Despite his demons, when he was sober he was Dad. But I find myself asking more keenly than ever, what does that mean? I hold on to his supportiveness, whether that was helping me face down school bullies, giving me the self-belief to become a musician or passing on a taste for chess by playing at just the right level: giving me a chance yet always making it a game.
And the good times with him are some of the most precious memories I have, glinting like crystals on a stone as it catches the sun. They can be the tiniest things – his penchant for ghost stories, his love of black pudding or the time he got a fish hook caught in his thumb and had to drive himself to hospital, blood gushing all over his hand, but still somehow found the heart to make me and my little sister laugh in the car on the way to A&E.
Jon, pictured with his children in April, says the biggest lesson he’s taken on board from his father and being one himself is the importance of being there for his family
In our house I only have three photos of Dad (I won’t share them, for his sake) but, even so, a part of the living room is devoted to him and it captures his character even better than a picture could. It’s the one thing I inherited: his record collection. It’s a portal into his passions, from the Beatles and the Blockheads to Holst and Debussy, via Rowan Atkinson and The Goon Show. He fed me a diet of classic British sitcoms and regaled me with stories of playing drums for Screaming Lord Sutch and even being a warm-up for the Rolling Stones. He never made it as a musician and, instead, ended up trying several careers including estate agent, policeman and (improbably) a publican. But his association with Lord Sutch (who founded the Monster Raving Loony Party) and his eye for a joke must have rubbed off on me. I’ve ended up as a political comedian, and I owe it to Dad.
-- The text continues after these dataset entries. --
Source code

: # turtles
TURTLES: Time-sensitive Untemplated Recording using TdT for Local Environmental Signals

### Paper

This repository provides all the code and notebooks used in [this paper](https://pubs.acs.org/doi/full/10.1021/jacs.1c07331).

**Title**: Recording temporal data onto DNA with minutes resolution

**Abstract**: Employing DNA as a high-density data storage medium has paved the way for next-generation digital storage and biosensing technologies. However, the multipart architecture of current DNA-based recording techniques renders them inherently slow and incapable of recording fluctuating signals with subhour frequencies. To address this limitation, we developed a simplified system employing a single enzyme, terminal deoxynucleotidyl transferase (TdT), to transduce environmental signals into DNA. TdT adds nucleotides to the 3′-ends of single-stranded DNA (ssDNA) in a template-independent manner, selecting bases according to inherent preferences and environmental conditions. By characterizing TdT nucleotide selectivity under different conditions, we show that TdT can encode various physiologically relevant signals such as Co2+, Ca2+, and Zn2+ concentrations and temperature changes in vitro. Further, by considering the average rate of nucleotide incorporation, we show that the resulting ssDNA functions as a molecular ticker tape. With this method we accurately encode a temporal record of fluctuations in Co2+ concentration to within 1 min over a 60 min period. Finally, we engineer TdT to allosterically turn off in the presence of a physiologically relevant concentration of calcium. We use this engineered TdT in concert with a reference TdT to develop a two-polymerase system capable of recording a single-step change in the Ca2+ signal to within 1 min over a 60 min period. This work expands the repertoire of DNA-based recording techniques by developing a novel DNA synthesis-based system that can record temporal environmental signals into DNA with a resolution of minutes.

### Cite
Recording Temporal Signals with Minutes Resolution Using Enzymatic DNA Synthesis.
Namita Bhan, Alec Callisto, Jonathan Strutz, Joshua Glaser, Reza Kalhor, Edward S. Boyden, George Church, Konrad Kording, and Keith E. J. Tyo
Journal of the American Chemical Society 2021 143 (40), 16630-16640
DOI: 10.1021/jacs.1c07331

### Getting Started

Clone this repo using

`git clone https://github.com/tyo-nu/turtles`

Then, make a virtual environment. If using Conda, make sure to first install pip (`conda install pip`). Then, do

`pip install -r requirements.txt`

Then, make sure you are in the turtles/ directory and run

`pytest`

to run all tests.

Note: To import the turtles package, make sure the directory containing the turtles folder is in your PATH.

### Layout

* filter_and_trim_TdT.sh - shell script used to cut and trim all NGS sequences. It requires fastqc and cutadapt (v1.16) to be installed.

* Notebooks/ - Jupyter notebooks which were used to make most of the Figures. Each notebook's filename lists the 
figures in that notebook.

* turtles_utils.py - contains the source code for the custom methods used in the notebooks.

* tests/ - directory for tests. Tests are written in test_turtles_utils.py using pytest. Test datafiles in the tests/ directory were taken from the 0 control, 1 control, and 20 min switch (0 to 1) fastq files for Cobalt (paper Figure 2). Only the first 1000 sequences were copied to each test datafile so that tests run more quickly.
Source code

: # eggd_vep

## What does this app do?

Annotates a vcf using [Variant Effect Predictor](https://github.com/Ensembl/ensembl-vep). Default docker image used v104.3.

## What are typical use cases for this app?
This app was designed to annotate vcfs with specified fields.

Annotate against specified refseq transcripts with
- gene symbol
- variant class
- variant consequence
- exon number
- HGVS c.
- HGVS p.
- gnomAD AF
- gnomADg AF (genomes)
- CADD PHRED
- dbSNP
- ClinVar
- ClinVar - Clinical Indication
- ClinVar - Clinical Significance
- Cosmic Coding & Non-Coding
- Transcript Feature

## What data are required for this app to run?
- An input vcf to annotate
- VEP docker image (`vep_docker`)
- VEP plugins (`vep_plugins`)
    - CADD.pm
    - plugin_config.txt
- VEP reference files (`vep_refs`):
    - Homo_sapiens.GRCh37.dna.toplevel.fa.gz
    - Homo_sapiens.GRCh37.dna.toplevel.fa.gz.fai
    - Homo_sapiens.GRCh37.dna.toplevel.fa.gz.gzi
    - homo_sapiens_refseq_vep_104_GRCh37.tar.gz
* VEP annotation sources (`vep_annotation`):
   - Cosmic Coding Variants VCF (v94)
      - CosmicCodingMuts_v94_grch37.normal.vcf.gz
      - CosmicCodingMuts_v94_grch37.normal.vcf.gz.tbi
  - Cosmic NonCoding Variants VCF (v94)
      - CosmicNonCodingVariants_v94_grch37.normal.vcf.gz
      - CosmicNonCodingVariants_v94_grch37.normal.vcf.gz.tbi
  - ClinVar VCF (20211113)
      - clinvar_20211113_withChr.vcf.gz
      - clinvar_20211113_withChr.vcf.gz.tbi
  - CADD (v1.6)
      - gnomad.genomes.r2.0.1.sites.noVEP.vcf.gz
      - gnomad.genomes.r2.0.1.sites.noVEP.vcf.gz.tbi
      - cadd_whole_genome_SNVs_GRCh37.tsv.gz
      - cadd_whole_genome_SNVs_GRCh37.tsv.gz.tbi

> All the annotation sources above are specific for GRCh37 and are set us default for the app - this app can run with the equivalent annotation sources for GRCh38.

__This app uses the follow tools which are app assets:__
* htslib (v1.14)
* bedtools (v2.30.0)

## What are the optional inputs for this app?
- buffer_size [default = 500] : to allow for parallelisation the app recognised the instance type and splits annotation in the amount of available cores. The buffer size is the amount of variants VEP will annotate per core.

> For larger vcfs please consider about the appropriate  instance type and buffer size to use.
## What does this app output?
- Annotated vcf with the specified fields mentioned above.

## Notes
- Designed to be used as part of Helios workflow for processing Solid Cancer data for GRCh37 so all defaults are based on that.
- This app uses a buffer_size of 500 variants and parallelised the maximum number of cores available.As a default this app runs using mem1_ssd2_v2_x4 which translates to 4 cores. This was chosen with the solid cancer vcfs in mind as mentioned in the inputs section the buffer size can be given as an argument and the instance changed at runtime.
What my kids will make of my career choice when they grow up I don’t dare to guess. But the biggest lesson I’ve learnt, both from my dad and my growing experience of being one myself, is the pricelessness of being there. Apparently, according to The Centre for Social Justice’s aptly named Lost Boys report, 2.5million children in the UK have no father figure at home, so this can’t be taken for granted. I’m fortunate that my working life is varied and occasionally even a little glamorous, but nothing compares to hanging out with my children, whether it’s watching our four-year-old nail a forehand surprisingly well during his first tennis lesson, or just blowing a raspberry on our baby’s tummy and getting a delighted giggle in return. What trumps all of it is when we break out into a spontaneous family dance in the living room: the four of us bouncing around to the Fab Four, on one of Dad’s old LPs.
I sometimes wonder if it was the right thing to stick by my dad as long as we did, and I’m sure plenty of others wrestle with the same question. But I always end up at the same conclusion. As masochistic as it might sound, for me the happy recollections are so priceless, they were worth the pain. I know that for many kids from broken homes this won’t be true and nor should it be, and in that sense I’m one of the lucky ones. The true hero is my mum, who held the family together so I could have those moments at all.
It may not always match the sacrifices and strains of motherhood, but being an active dad is a huge undertaking. I’ll happily admit I’ve surprised myself with how much I enjoy it, and how that enjoyment is growing every day. I still don’t like the word ‘father’, but I love being one and, hopefully, a whole one, too. If my kids grow up glad that I’m their dad, then that’s enough for me, and I don’t need a day in the calendar to mark it. Still, if I’m being completely honest, I wouldn’t say no to some new socks.